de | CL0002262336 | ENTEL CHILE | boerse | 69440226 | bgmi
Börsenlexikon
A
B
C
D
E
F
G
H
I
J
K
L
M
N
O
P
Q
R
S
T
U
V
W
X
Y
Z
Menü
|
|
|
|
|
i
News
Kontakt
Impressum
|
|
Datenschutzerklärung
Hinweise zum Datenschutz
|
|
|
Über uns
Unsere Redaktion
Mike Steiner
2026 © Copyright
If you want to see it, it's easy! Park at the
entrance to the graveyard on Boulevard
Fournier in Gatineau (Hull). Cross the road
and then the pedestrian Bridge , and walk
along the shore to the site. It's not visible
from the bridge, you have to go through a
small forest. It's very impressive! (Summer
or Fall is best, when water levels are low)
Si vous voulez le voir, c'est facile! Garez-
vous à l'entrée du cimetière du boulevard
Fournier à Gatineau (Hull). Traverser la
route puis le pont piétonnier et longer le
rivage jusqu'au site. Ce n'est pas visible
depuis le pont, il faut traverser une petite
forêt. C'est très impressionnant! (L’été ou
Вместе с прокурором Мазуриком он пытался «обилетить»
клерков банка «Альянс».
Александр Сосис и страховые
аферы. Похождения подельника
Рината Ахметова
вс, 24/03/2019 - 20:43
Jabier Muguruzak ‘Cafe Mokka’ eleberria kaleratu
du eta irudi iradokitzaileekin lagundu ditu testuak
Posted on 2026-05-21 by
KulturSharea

════════════════

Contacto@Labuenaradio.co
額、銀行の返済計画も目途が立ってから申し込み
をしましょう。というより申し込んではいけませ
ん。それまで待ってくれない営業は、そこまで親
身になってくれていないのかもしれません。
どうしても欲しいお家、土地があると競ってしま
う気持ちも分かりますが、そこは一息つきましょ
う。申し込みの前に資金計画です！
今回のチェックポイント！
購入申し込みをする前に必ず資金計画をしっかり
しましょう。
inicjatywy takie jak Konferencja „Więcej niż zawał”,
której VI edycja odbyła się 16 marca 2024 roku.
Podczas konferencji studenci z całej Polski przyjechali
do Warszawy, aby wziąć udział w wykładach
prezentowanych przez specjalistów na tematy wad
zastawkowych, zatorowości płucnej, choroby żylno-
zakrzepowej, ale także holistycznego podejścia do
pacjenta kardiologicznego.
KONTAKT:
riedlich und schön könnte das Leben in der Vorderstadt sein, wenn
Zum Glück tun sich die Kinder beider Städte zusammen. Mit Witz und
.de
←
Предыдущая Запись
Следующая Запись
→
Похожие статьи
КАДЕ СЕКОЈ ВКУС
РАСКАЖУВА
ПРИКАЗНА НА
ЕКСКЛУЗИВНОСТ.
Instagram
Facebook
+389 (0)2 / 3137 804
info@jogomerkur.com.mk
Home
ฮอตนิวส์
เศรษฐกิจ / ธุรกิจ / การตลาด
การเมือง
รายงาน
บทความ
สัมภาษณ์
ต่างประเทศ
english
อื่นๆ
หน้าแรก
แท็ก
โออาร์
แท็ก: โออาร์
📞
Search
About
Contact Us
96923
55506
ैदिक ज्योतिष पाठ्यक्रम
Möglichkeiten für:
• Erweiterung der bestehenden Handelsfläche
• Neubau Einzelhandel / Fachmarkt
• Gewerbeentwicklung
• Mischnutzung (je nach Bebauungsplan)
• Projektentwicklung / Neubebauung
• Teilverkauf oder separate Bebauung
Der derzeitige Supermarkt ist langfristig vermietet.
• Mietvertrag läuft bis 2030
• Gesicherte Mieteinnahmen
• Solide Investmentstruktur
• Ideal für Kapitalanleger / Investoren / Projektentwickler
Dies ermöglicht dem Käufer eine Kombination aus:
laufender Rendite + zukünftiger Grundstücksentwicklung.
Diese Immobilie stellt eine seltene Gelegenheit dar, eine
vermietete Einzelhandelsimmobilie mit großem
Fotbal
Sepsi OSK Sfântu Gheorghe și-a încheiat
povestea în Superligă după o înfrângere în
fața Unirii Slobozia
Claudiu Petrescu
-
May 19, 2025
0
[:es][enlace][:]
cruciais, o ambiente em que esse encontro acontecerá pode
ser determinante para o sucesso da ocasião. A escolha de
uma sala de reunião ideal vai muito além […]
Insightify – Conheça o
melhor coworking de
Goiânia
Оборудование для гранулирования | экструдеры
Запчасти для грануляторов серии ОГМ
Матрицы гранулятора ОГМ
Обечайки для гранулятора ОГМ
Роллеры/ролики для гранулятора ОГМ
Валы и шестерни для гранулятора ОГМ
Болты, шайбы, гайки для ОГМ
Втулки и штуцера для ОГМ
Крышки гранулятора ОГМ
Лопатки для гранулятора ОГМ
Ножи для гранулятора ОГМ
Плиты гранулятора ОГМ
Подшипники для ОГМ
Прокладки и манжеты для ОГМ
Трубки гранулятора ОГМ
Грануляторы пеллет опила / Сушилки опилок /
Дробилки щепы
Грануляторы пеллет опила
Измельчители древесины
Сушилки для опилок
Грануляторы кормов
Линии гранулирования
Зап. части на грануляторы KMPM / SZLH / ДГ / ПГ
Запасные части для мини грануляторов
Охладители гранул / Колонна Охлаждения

════════════════

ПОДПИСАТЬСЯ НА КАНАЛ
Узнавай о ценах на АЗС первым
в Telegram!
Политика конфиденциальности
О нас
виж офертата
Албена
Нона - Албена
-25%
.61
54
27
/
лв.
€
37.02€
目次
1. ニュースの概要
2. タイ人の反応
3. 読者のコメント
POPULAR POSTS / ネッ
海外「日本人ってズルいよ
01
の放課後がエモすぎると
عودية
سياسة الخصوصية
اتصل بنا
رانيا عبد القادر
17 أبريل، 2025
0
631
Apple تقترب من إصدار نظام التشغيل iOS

════════════════

Using the entries above, give again exactly the lines from the line holding "Плиты гранулятора ОГМ" through the line holding "Запасные части для мини грануляторов". Include both end lines and nothing else.

Плиты гранулятора ОГМ
Подшипники для ОГМ
Прокладки и манжеты для ОГМ
Трубки гранулятора ОГМ
Грануляторы пеллет опила / Сушилки опилок /
Дробилки щепы
Грануляторы пеллет опила
Измельчители древесины
Сушилки для опилок
Грануляторы кормов
Линии гранулирования
Зап. части на грануляторы KMPM / SZLH / ДГ / ПГ
Запасные части для мини грануляторов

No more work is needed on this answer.